Harvard University President Drew Faust said Counter was a champion of inclusion, the Harvard Gazette reported.

“Through his leadership of the Harvard Foundation, he advanced understanding among members of our community and challenged all of us to imagine and strive for a more welcoming university and a more peaceful world,” Faust stated.

The Harvard Crimson said Counter “was a campus fixture” for more than 45 years. As director of the foundation, Counter advanced race relations and welcomed dignitaries to the university.

Counter, an Americus, Georgia native who grew up in Boynton Beach, Florida, was an avid explorer who championed the achievements of Matthew A. Henson, the African-American explorer who was instrumental in Robert E. Peary’s 1909 expedition to the North Pole.
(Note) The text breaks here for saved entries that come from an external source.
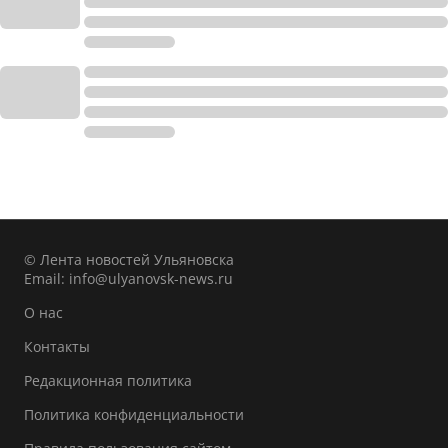
© Лента новостей Ульяновска
Email:
info@ulyanovsk-news.ru
О нас
Контакты
Редакционная политика
Политика конфиденциальности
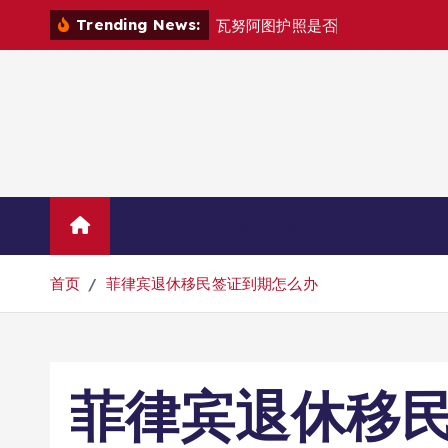
跳
Trending News:
瓦
努
阿
图
护
照
是
否
能
在
马
尼
拉
自
由
转
到
内
容
Home
联系华人移民
首页
菲律宾退休移民签证到期怎么办
菲律宾退休移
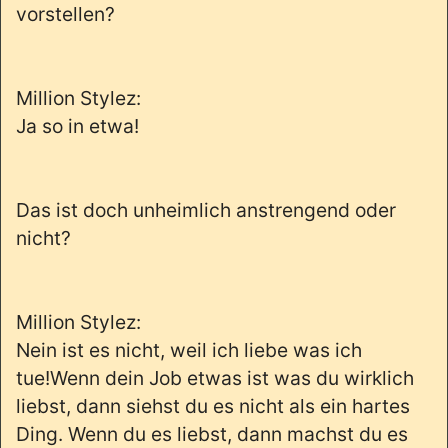
vorstellen?
Million Stylez:
Ja so in etwa!
Das ist doch unheimlich anstrengend oder
nicht?
Million Stylez:
Nein ist es nicht, weil ich liebe was ich
tue!Wenn dein Job etwas ist was du wirklich
liebst, dann siehst du es nicht als ein hartes
Ding. Wenn du es liebst, dann machst du es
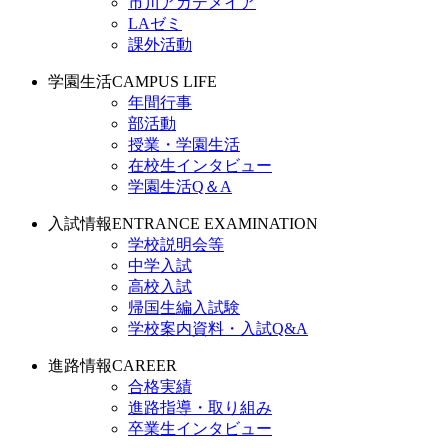
市川アカデメイア
LAゼミ
課外活動
学園生活
CAMPUS LIFE
年間行事
部活動
授業・学園生活
在校生インタビュー
学園生活Q＆A
入試情報
ENTRANCE EXAMINATION
学校説明会等
中学入試
高校入試
帰国生編入試験
学校案内資料・入試Q&A
進路情報
CAREER
合格実績
進路指導・取り組み
卒業生インタビュー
An expert in audiology and deafness, he found opportunities to intertwine his profession and passion. During his career, he sought to understand why hearing loss afflicted the Inuit people of Greenland.

During a mission in the 1970s, he learned that Henson and Peary had children with Eskimo women. More than a decade later, he traveled to Greenland and found Henson and Peary’s biracial descendants in remote villages.
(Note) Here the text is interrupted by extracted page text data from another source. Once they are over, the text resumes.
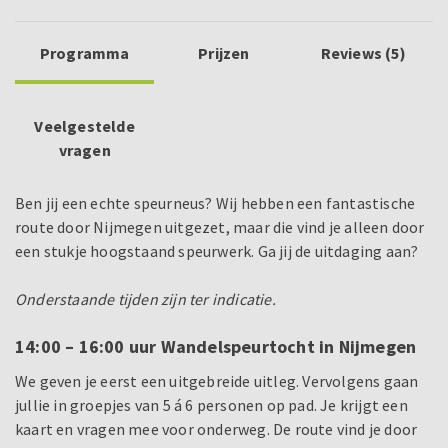
Programma
Prijzen
Reviews (5)
Veelgestelde
vragen
Ben jij een echte speurneus? Wij hebben een fantastische
route door Nijmegen uitgezet, maar die vind je alleen door
een stukje hoogstaand speurwerk. Ga jij de uitdaging aan?
Onderstaande tijden zijn ter indicatie.
14:00 – 16:00 uur Wandelspeurtocht in Nijmegen
We geven je eerst een uitgebreide uitleg. Vervolgens gaan
jullie in groepjes van 5 á 6 personen op pad. Je krijgt een
kaart en vragen mee voor onderweg. De route vind je door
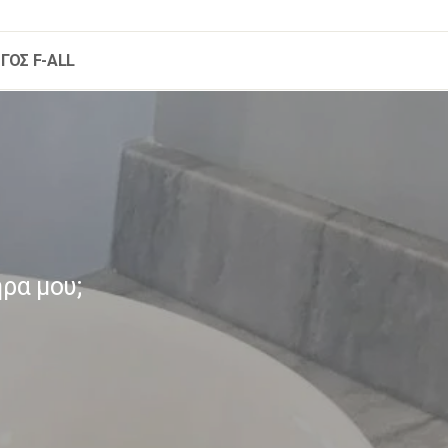
ΓΟΣ F-ALL
ρα μου;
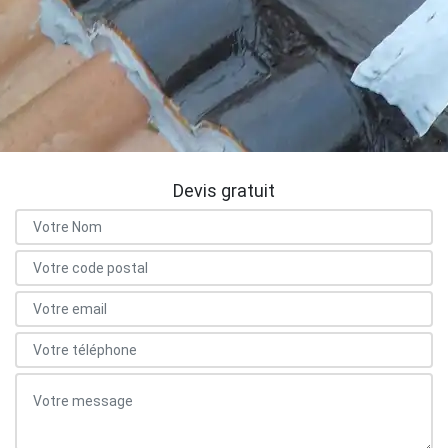
Devis gratuit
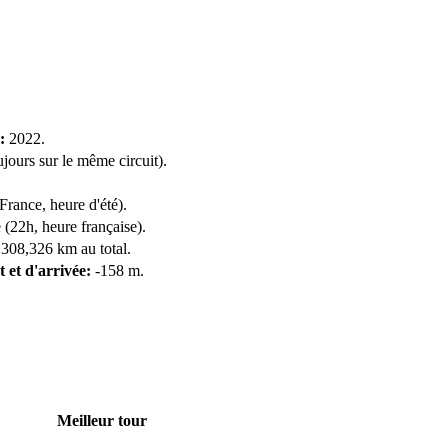
:
2022.
ujours sur le même circuit).
rance, heure d'été).
 (22h, heure française).
 308,326 km au total.
t et d'arrivée:
-158 m.
Meilleur tour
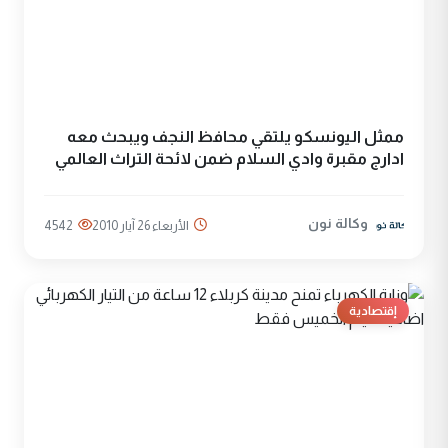
ممثل اليونسكو يلتقي محافظ النجف ويبحث معه
ادارج مقبرة وادي السلام ضمن لائحة التراث العالمي
وكالة نون
الأربعاء 26 آيار 2010
4542
إقتصادية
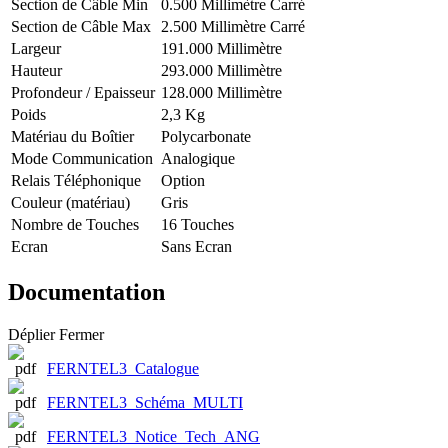
Section de Câble Min
0.500 Millimètre Carré
Section de Câble Max
2.500 Millimètre Carré
Largeur
191.000 Millimètre
Hauteur
293.000 Millimètre
Profondeur / Epaisseur
128.000 Millimètre
Poids
2,3 Kg
Matériau du Boîtier
Polycarbonate
Mode Communication
Analogique
Relais Téléphonique
Option
Couleur (matériau)
Gris
Nombre de Touches
16 Touches
Ecran
Sans Ecran
Documentation
Déplier
Fermer
FERNTEL3_Catalogue
FERNTEL3_Schéma_MULTI
FERNTEL3_Notice_Tech_ANG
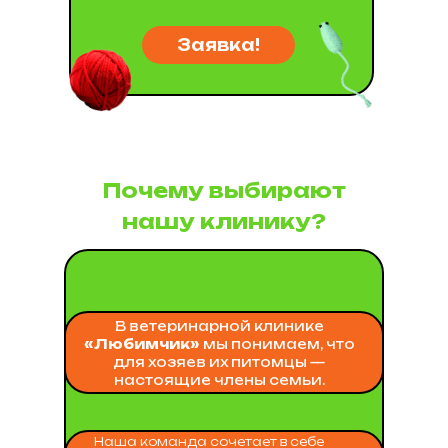
Заявка!
Почему выбирают
нашу клинику?
В ветеринарной клинике
«Любимчик»
мы понимаем, что
для хозяев их питомцы —
настоящие члены семьи.
Наша команда сочетает в себе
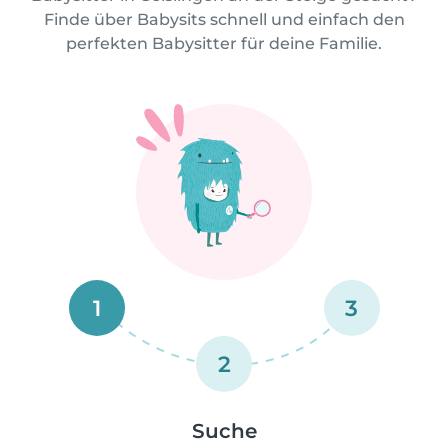
Finde über Babysits schnell und einfach den
perfekten Babysitter für deine Familie.
1
3
2
Suche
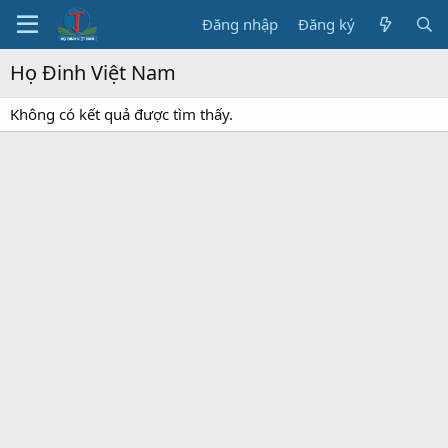
Đăng nhập
Đăng ký
Họ Đinh Việt Nam
Không có kết quả được tìm thấy.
Counter brought the descendants to the United States in 1987 for a reunion with their American families. While working on that, Counter also solved the mystery of widespread deafness among the Inuit and found a solution.
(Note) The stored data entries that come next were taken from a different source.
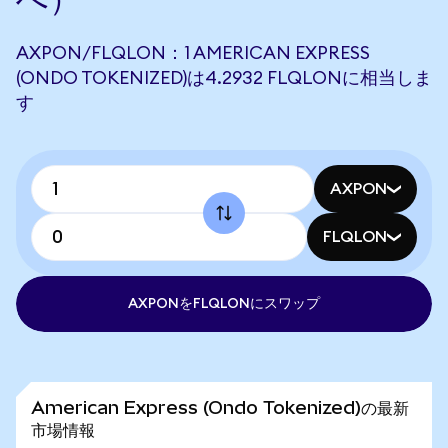
AXPON/FLQLON：1 AMERICAN EXPRESS
(ONDO TOKENIZED)は4.2932 FLQLONに相当しま
す
AXPON
FLQLON
AXPONをFLQLONにスワップ
American Express (Ondo Tokenized)の最新
市場情報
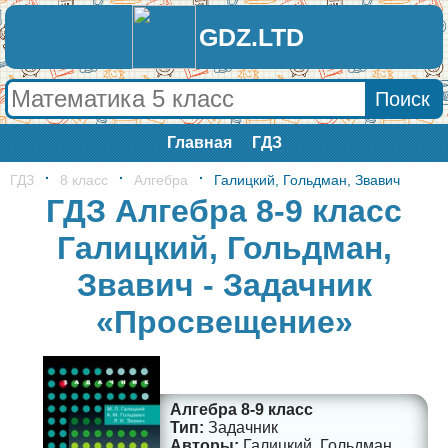
GDZ.LTD
Главная
ГДЗ
ГДЗ
8 класс
Алгебра
Галицкий, Гольдман, Звавич
ГДЗ Алгебра 8-9 класс
Галицкий, Гольдман,
Звавич - Задачник
«Просвещение»
Алгебра 8-9 класс
Задачник
Галицкий, Гольдман,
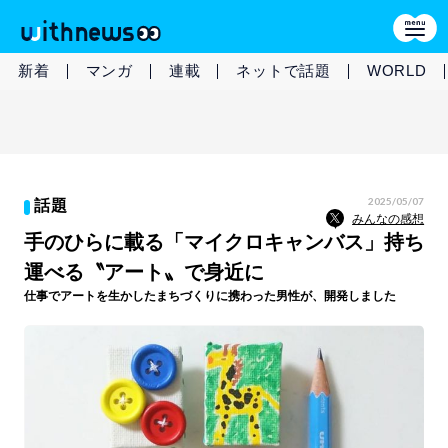
新着
マンガ
連載
ネットで話題
WORLD
2025/05/07
話題
みんなの感想
手のひらに載る「マイクロキャンバス」持ち
運べる〝アート〟で身近に
仕事でアートを生かしたまちづくりに携わった男性が、開発しました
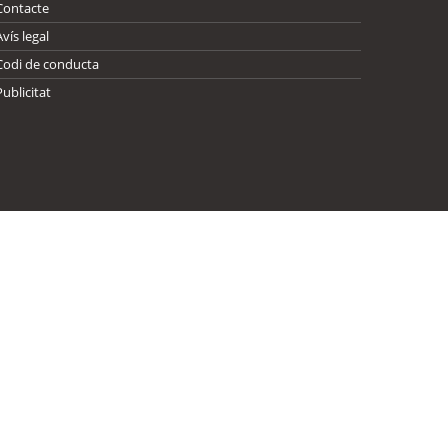
Contacte
Avís legal
Codi de conducta
Publicitat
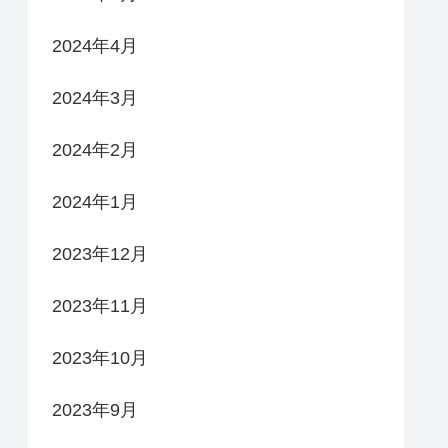
2024年4月
2024年3月
2024年2月
2024年1月
2023年12月
2023年11月
2023年10月
2023年9月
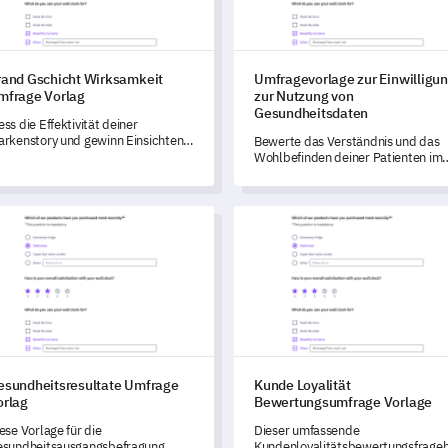
rand Gschicht Wirksamkeit
Umfragevorlage zur Einwilligu
mfrage Vorlag
zur Nutzung von
Gesundheitsdaten
ss die Effektivität deiner
rkenstory und gewinn Einsichten
Bewerte das Verständnis und das
r Verbesserung mit dieser
Wohlbefinden deiner Patienten im
mfassenden Umfragenschablone.
Umgang mit ihren Gesundheitsdat
mit dieser aufschlussreichen
Umfrage.
ndheitsresultate Umfrage Vorlag
Kunde Loyalität Bewertungsum
esundheitsresultate Umfrage
Kunde Loyalität
orlag
Bewertungsumfrage Vorlage
ese Vorlage für die
Dieser umfassende
sundheitsausgangsbefragung
Kundenloyalitätsbewertungsfrage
American history had long mentioned Henson as a footnote, describing him as an unskilled assistant to Peary. Counter worked tirelessly to correct history, shedding light on Henson’s skills as a navigator and sled team driver who spoke Inuit. Peary depended heavily on him during the expedition.

Counter is survived by three daughters, Philippa, Olivia and Maya Counter; a sister, Jean Powell; and Timothy Daniels, his half brother, the Times reported.